In this study, an iterative scheme was obtained to find a numerical solution for a singular nonlinear second-order hyperbolic pseudo-differential equation based on the HATM. A series of three examples was given to demonstrate the accuracy and efficiency of the obtained iterative scheme. The error analysis conducted for the computed numerical solutions of these examples was discussed and illustrated both graphically and numerically. The plots in Figure 2 and Figure 4 show the behavior of the first few truncated series solutions.

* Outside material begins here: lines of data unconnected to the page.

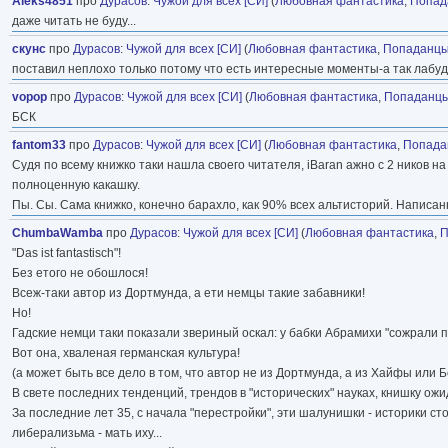
Aleks4851
про
Дурасов
:
Чужой для всех [СИ]
(
Любовная фантастика
,
Попад
даже читать не буду...
скунс
про
Дурасов
:
Чужой для всех [СИ]
(
Любовная фантастика
,
Попаданц
поставил неплохо только потому что есть интересные моменты-а так лабуд
vopop
про
Дурасов
:
Чужой для всех [СИ]
(
Любовная фантастика
,
Попаданц
БСК
fantom33
про
Дурасов
:
Чужой для всех [СИ]
(
Любовная фантастика
,
Попада
Судя по всему книжко таки нашла своего читателя, iBаrаn ажно с 2 ников 
полноценную какашку.
Пы. Сы. Сама книжко, конечно барахло, как 90% всех альтисторий. Написан
ChumbaWamba
про
Дурасов
:
Чужой для всех [СИ]
(
Любовная фантастика
,
П
"Das ist fantastisch"!
Без етого не обошлося!
Всеж-таки автор из Дортмунда, а ети немцы такие забавники!
Но!
Гадские немци таки показали звериный оскал: у бабки Абрамихи "сожрали п
Вот она, хваленая германская культура!
(а может быть все дело в том, что автор не из Дортмунда, а из Хайфы или 
В свете последних тенденций, трендов в "исторических" науках, книшку ож
За последние лет 35, с начала "перестройки", эти шалунишки - историки ст
либерализьма - мать иху...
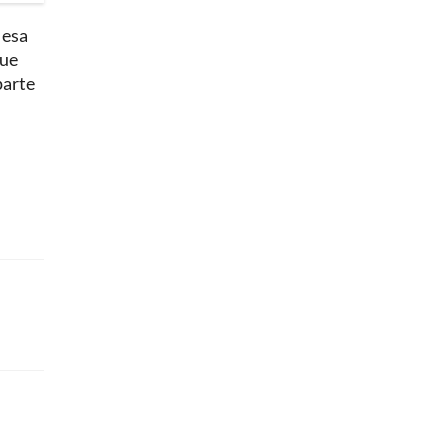
 esa
que
parte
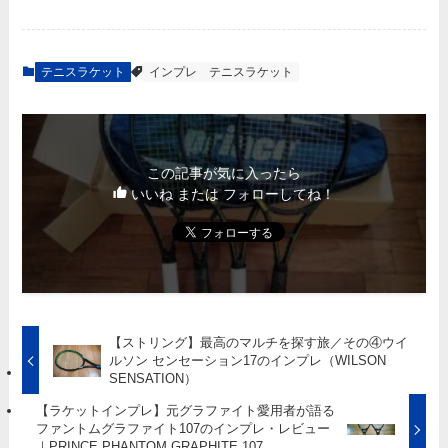
テニスラケット
インプレ
テニスラケット
この記事が気に入ったら
いいね または フォローしてね！
【ストリング】最高のマルチを探す旅／その④ウイ
ルソン センセーション17のインプレ（WILSON
SENSATION）
【ラケットインプレ】元グラファイト愛用者が語る
ファントムグラファイト107のインプレ・レビュー
｜PRINCE PHANTOM GRAPHITE 107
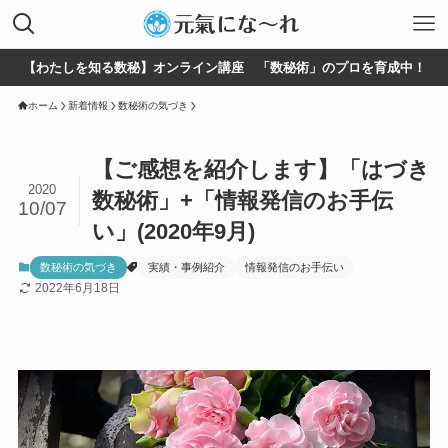
【わたしを知る数秘】オンライン講座 「数秘術」のプロを育成中！
ホーム
新着情報
数秘術の気づき
【ご感想を紹介します】「はづき
2020
数秘術」+「情報発信のお手伝
10/07
い」(2020年9月)
数秘術の気づき
実績・事例紹介
情報発信のお手伝い
2022年6月18日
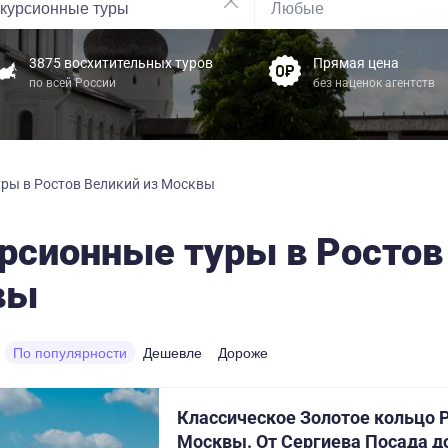
3875 восхитительных туров
Прямая цена
по всей России
без наценок агентств
ры в Ростов Великий из Москвы
рсионные туры в Ростов
вы
По популярности
Дешевле
Дороже
Классическое Золотое кольцо Р
Москвы. От Сергиева Посада д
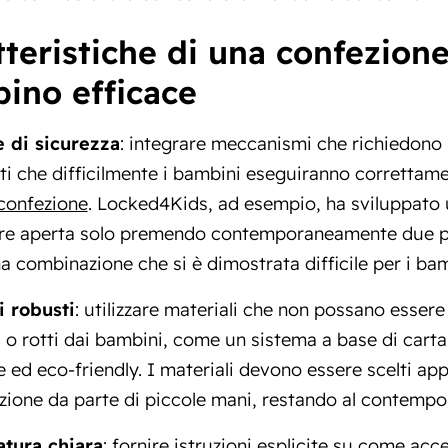
tteristiche di una confezione
ino efficace
 di sicurezza
: integrare meccanismi che richiedono
i che difficilmente i bambini eseguiranno correttam
 confezione
. Locked4Kids, ad esempio, ha sviluppato 
re aperta solo premendo contemporaneamente due punt
na combinazione che si è dimostrata difficile per i bamb
i robusti
: utilizzare materiali che non possano essere
 o rotti dai bambini, come un sistema a base di carta
e ed eco-friendly. I materiali devono essere scelti ap
ione da parte di piccole mani, restando al contempo ri
atura chiara
: fornire istruzioni esplicite su come ac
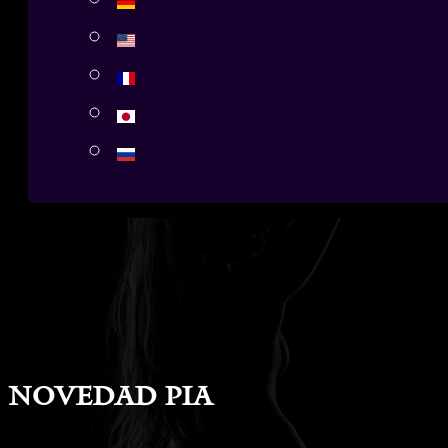
Novedad Pia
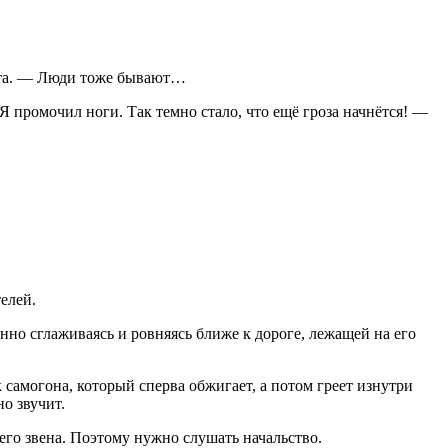
вета. — Люди тоже бывают…
Я промочил ноги. Так темно стало, что ещё гроза начнётся! —
елей.
енно сглаживаясь и ровняясь ближе к дороге, лежащей на его
к
самогон
а, который сперва обжигает, а потом греет изнутри
о звучит.
его звена. Поэтому нужно слушать начальство.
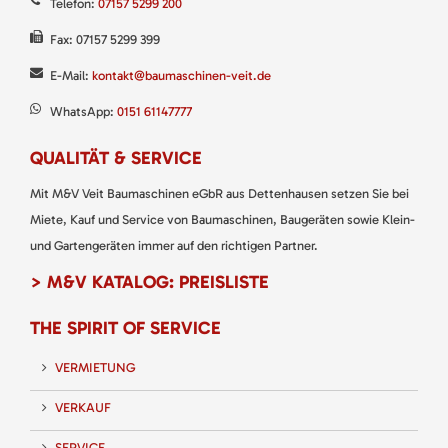
Telefon:
07157 5299 200
Fax: 07157 5299 399
E-Mail:
kontakt@baumaschinen-veit.de
WhatsApp:
0151 61147777
QUALITÄT & SERVICE
Mit M&V Veit Baumaschinen eGbR aus Dettenhausen setzen Sie bei
Miete, Kauf und Service von Baumaschinen, Baugeräten sowie Klein-
und Gartengeräten immer auf den richtigen Partner.
> M&V KATALOG: PREISLISTE
THE SPIRIT OF SERVICE
VERMIETUNG
VERKAUF
SERVICE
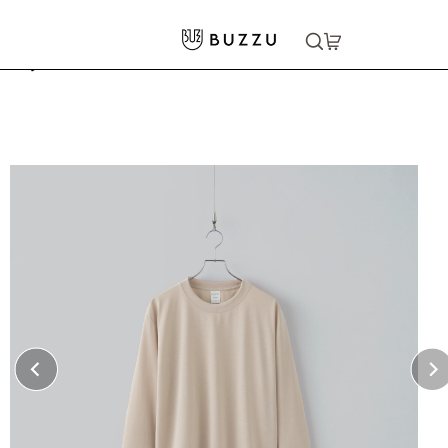
ホーム
>
Tシャツ（長袖）
［BLANK APPAREL］6.5oz ドライヘビーウェイトロングスリーブTシャ
>
ツ
大口注文をご希望の方はコチラ
大口注文はこちら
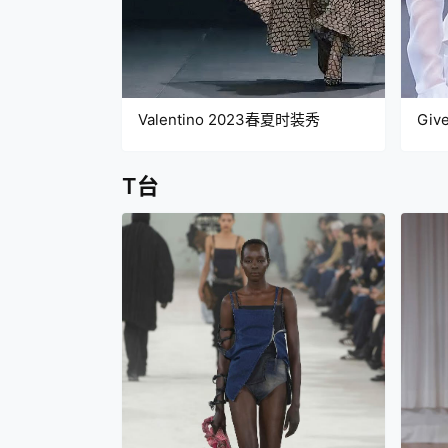
Valentino 2023春夏时装秀
Gi
T台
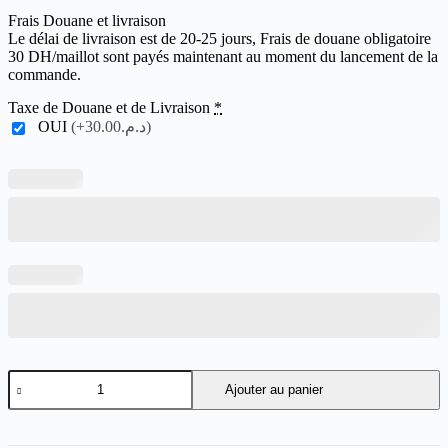
Frais Douane et livraison
Le délai de livraison est de 20-25 jours, Frais de douane obligatoire
30 DH/maillot sont payés maintenant au moment du lancement de la
commande.
Taxe de Douane et de Livraison
*
OUI
(+د.م.30.00)
quantité
Ajouter au panier
de
Lazio
Coppa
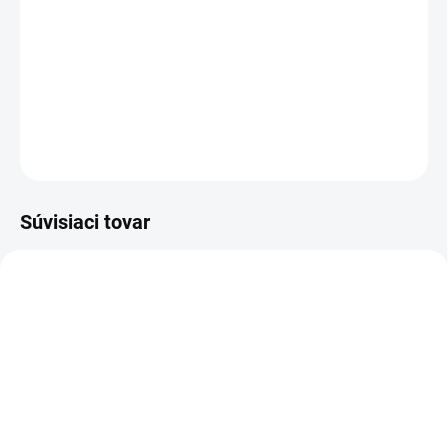
−
+
Pridať do košíka
Adaptéry na uchytenie v balení
DETAILNÉ INFORMÁCIE
OPÝTAŤ SA
STRÁŽIŤ
Súvisiaci tovar
SKLADOM
(2 KS)
SKLADOM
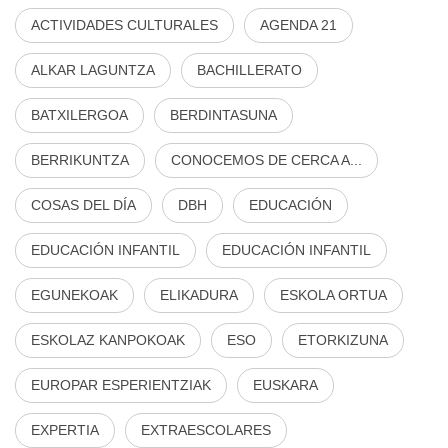
ACTIVIDADES CULTURALES
AGENDA 21
ALKAR LAGUNTZA
BACHILLERATO
BATXILERGOA
BERDINTASUNA
BERRIKUNTZA
CONOCEMOS DE CERCA A...
COSAS DEL DÍA
DBH
EDUCACIÓN
EDUCACIÓN INFANTIL
EDUCACIÓN INFANTIL
EGUNEKOAK
ELIKADURA
ESKOLA ORTUA
ESKOLAZ KANPOKOAK
ESO
ETORKIZUNA
EUROPAR ESPERIENTZIAK
EUSKARA
EXPERTIA
EXTRAESCOLARES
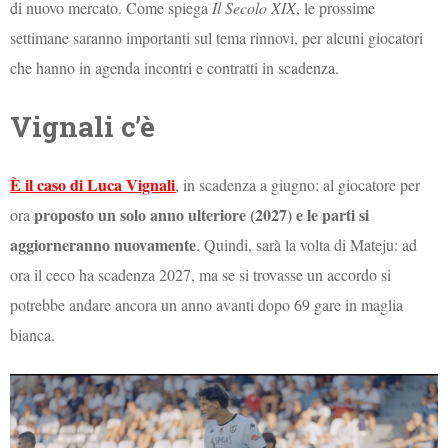
di nuovo mercato. Come spiega
Il Secolo XIX
, le prossime
settimane saranno importanti sul tema rinnovi, per alcuni giocatori
che hanno in agenda incontri e contratti in scadenza.
Vignali c’è
È il caso di Luca Vignali
, in scadenza a giugno: al giocatore per
proposto un solo anno ulteriore (2027) e le parti si
ora
aggiorneranno nuovamente
. Quindi, sarà la volta di Mateju: ad
ora il ceco ha scadenza 2027, ma se si trovasse un accordo si
potrebbe andare ancora un anno avanti dopo 69 gare in maglia
bianca.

These plots are getting closer and closer to the graph of the exact solution as the number of terms in these series increases, which means that the error is reduced in each step, i.e., the derived scheme is stable, and the approximate series converges to the analytical solution. Also, the results in Table 1, Table 2, Table 3 and Table 4 show that the computed absolute error is inversely proportional to the number of terms in the series solution, which shows that the numerical solutions obtained using the HATM are accurate and reliable. In addition, it is noticed from these tables that the best performance of this method is obtained at $\hslash =-1$. On the other hand, the numerical solutions obtained using this method were compared with those obtained using the double Laplace transform given in [29]. It was found that the results obtained using the two methods coincide. But the implementation of the HATM avoids the use of Adomian polynomials required for the application of the other method, as these polynomials require tedious computational work.

Thus, we conclude that the HATM is an efficient method and can be implemented easily for solving this type of problems without any restrictive assumptions. Motivated by these results, we look forward to considering a numerical solution for a two-dimensional singular nonlinear hyperbolic equation based on the HATM in our future work. Finally, we would like to mention that the authors contributed equally to this work.